# [What you will do]
List each line of the data below that contains the string "अभवद", copying every such line in full.

# [Stored data]

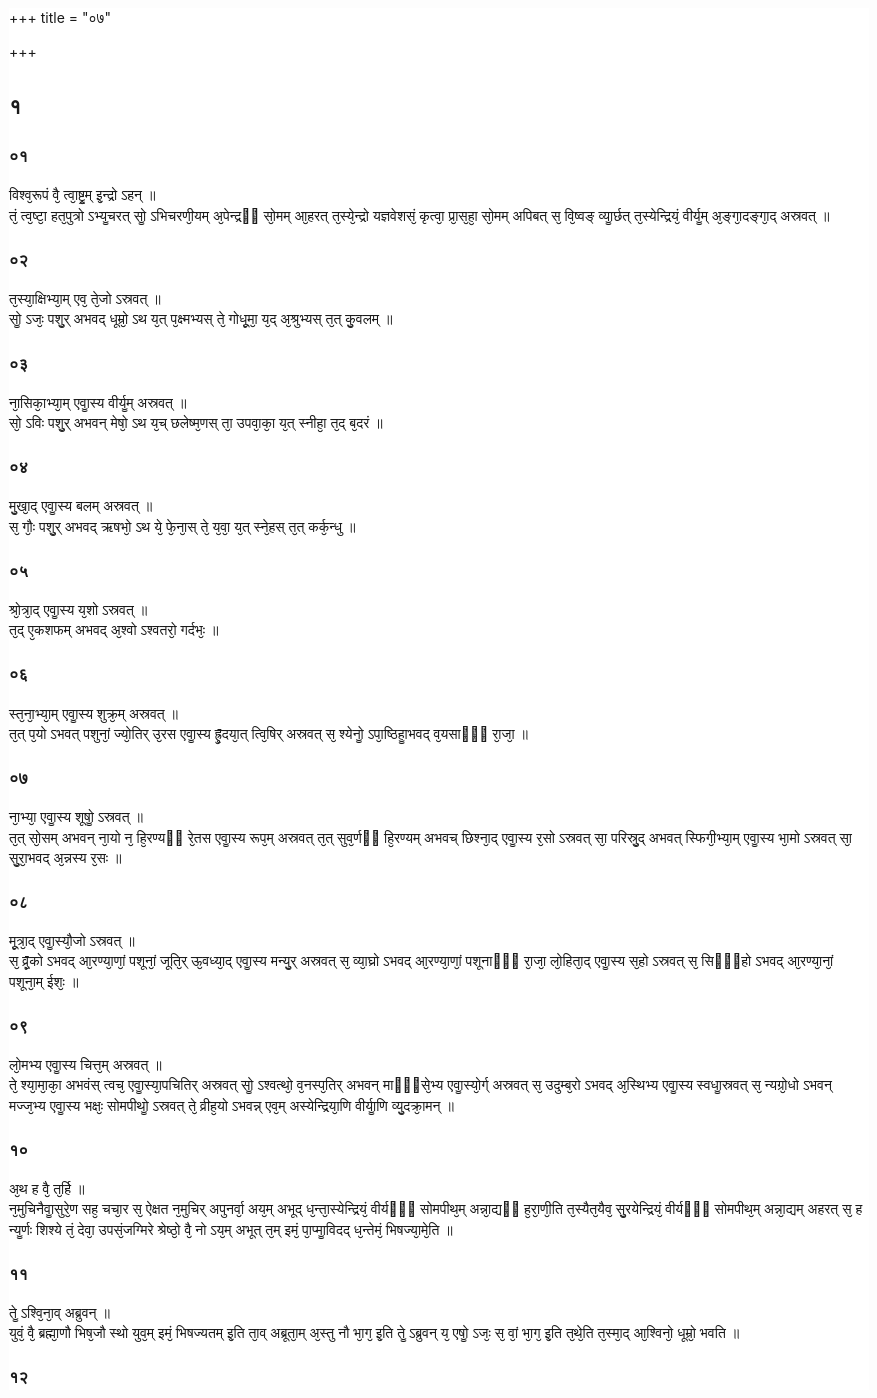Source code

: +++
title = "०७"

+++


## १
### ०१
विश्व᳘रूपं वै᳘ त्वा᳘ष्ट्र᳘म् इ᳘न्द्रो ऽहन् ॥  
तं᳘ त्व᳘ष्टा᳘ हत᳘पुत्रो ऽभ्यॗचरत् सोॗ ऽभिचरणी᳘यम् अ᳘पेन्द्रᳫं सो᳘मम् आ᳘हरत् त᳘स्ये᳘न्द्रो यज्ञवेशसं᳘ कृत्वा᳘ प्रा᳘स᳘हा᳘ सो᳘मम् अपिबत् स᳘ वि᳘ष्वङ् व्याॗर्छत् त᳘स्येन्द्रियं᳘ वीर्यॗम् अ᳘ङ्गा᳘दङ्गा᳘द् अस्रवत् ॥  
### ०२
त᳘स्या᳘क्षिभ्या᳘म् एव᳘ ते᳘जो ऽस्रवत् ॥  
सोॗ ऽजः᳘ पशु᳘र् अभवद् धूम्रो᳘ ऽथ य᳘त् प᳘क्ष्मभ्यस् ते᳘ गोधू᳘मा᳘ य᳘द् अ᳘श्रुभ्यस् त᳘त् कु᳘वलम् ॥  
### ०३
ना᳘सिका᳘भ्या᳘म् एवाॗस्य वीर्यॗम् अस्रवत् ॥  
सो᳘ ऽविः पशु᳘र् अभवन् मेषो᳘ ऽथ य᳘च् छलेष्म᳘णस् ता᳘ उपवा᳘का᳘ य᳘त् स्नीहा᳘ त᳘द् ब᳘दरं ॥  
### ०४
मु᳘खा᳘द् एवाॗस्य बलम् अस्रवत् ॥  
स᳘ गौः᳘ पशु᳘र् अभवद् ऋषभो᳘ ऽथ ये᳘ फे᳘ना᳘स् ते᳘ य᳘वा᳘ य᳘त् स्ने᳘हस् त᳘त् कर्क᳘न्धु ॥  
### ०५
श्रो᳘त्रा᳘द् एवाॗस्य य᳘शो ऽस्रवत् ॥  
त᳘द् ए᳘कशफम् अभवद् अ᳘श्वो ऽश्वतरो᳘ गर्दभः᳘ ॥  
### ०६
स्त᳘ना᳘भ्या᳘म् एवाॗस्य शुक्र᳘म् अस्रवत् ॥  
त᳘त् प᳘यो ऽभवत् पशुनां᳘ ज्यो᳘तिर् उ᳘रस एवाॗस्य ह्र्᳘̥̄दया᳘त् त्वि᳘षिर् अस्रवत् स᳘ श्येनोॗ ऽपा᳘ष्ठिहाॗभवद् व᳘यसाᳫं᳘ रा᳘जा᳘ ॥  
### ०७
ना᳘भ्या᳘ एवाॗस्य शूषोॗ ऽस्रवत् ॥  
त᳘त् सो᳘सम् अभवन् ना᳘यो न᳘ हि᳘रण्यᳫं रे᳘तस एवाॗस्य रूप᳘म् अस्रवत् त᳘त् सुव᳘र्णᳫं हि᳘रण्यम् अभवच् छिश्ना᳘द् एवाॗस्य र᳘सो ऽस्रवत् सा᳘ परिस्रु᳘द् अभवत् स्फिगी᳘भ्या᳘म् एवाॗस्य भा᳘मो ऽस्रवत् सा᳘ सु᳘रा᳘भवद् अ᳘न्नस्य र᳘सः ॥  
### ०८
मू᳘त्रा᳘द् एवाॗस्यौ᳘जो ऽस्रवत् ॥  
स᳘ व्र्᳘̥̄को ऽभवद् आ᳘रण्या᳘णां᳘ पशूनां᳘ जूति᳘र् ऊ᳘वध्या᳘द् एवाॗस्य मन्यु᳘र् अस्रवत् स᳘ व्या᳘घ्रो ऽभवद् आ᳘रण्या᳘णां᳘ पशूनाᳫं᳘ रा᳘जा᳘ लो᳘हिता᳘द् एवाॗस्य स᳘हो ऽस्रवत् स᳘ सिᳫं᳘हो ऽभवद् आ᳘रण्या᳘नां᳘ पशूना᳘म् ईशः᳘ ॥  
### ०९
लो᳘मभ्य एवाॗस्य चित्त᳘म् अस्रवत् ॥  
ते᳘ श्या᳘मा᳘का᳘ अभवंस् त्वच᳘ एवाॗस्या᳘पचितिर् अस्रवत् सोॗ ऽश्वत्थो᳘ व᳘नस्प᳘तिर् अभवन् माᳫं᳘से᳘भ्य एवाॗस्यो᳘र्ग् अस्रवत् स᳘ उदुम्ब᳘रो ऽभवद् अ᳘स्थिभ्य एवाॗस्य स्वधाॗस्रवत् स᳘ न्यग्रो᳘धो ऽभवन् मज्ज᳘भ्य एवाॗस्य भक्षः᳘ सोमपीथोॗ ऽस्रवत् ते᳘ व्रीह᳘यो ऽभवन्न् एव᳘म् अस्येन्द्रिया᳘णि वीर्याॗणि व्यु᳘दक्रा᳘मन् ॥  
### १०
अ᳘थ ह वै᳘ त᳘र्हि ॥  
न᳘मुचिनैवाॗसुरे᳘ण सह᳘ चचा᳘र स᳘ ऐक्षत न᳘मुचिर् अपुनर्वा᳘ अय᳘म् अभूद् ध᳘न्ता᳘स्येन्द्रियं᳘ वीर्यᳫंॗ सोमपीथ᳘म् अन्ना᳘द्यᳫं ह᳘रा᳘णी᳘ति त᳘स्यैत᳘यैव᳘ सु᳘रयेन्द्रियं᳘ वीर्यᳫंॗ सोमपीथ᳘म् अन्ना᳘द्यम् अहरत् स᳘ ह न्यॗर्णः शिश्ये तं᳘ देवा᳘ उपसं᳘जग्मिरे श्रेष्ठो᳘ वै᳘ नो ऽय᳘म् अभूत् त᳘म् इमं᳘ पा᳘प्माॗविदद् ध᳘न्तेमं᳘ भिषज्या᳘मे᳘ति ॥  
### ११
तेॗ ऽश्वि᳘ना᳘व् अब्रुवन् ॥  
युवं᳘ वै᳘ ब्रह्मा᳘णौ भिष᳘जौ स्थो युव᳘म् इमं᳘ भिषज्यतम् इ᳘ति ता᳘व् अब्रूता᳘म् अ᳘स्तु नौ भा᳘ग᳘ इ᳘ति तेॗ ऽब्रुवन् य᳘ एषोॗ ऽजः᳘ स᳘ वां᳘ भा᳘ग᳘ इ᳘ति त᳘थे᳘ति त᳘स्मा᳘द् आ᳘श्विनो᳘ धूम्रो᳘ भवति ॥  
### १२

# [Output for this exercise]
सोॗ ऽजः᳘ पशु᳘र् अभवद् धूम्रो᳘ ऽथ य᳘त् प᳘क्ष्मभ्यस् ते᳘ गोधू᳘मा᳘ य᳘द् अ᳘श्रुभ्यस् त᳘त् कु᳘वलम् ॥  
स᳘ गौः᳘ पशु᳘र् अभवद् ऋषभो᳘ ऽथ ये᳘ फे᳘ना᳘स् ते᳘ य᳘वा᳘ य᳘त् स्ने᳘हस् त᳘त् कर्क᳘न्धु ॥  
त᳘द् ए᳘कशफम् अभवद् अ᳘श्वो ऽश्वतरो᳘ गर्दभः᳘ ॥  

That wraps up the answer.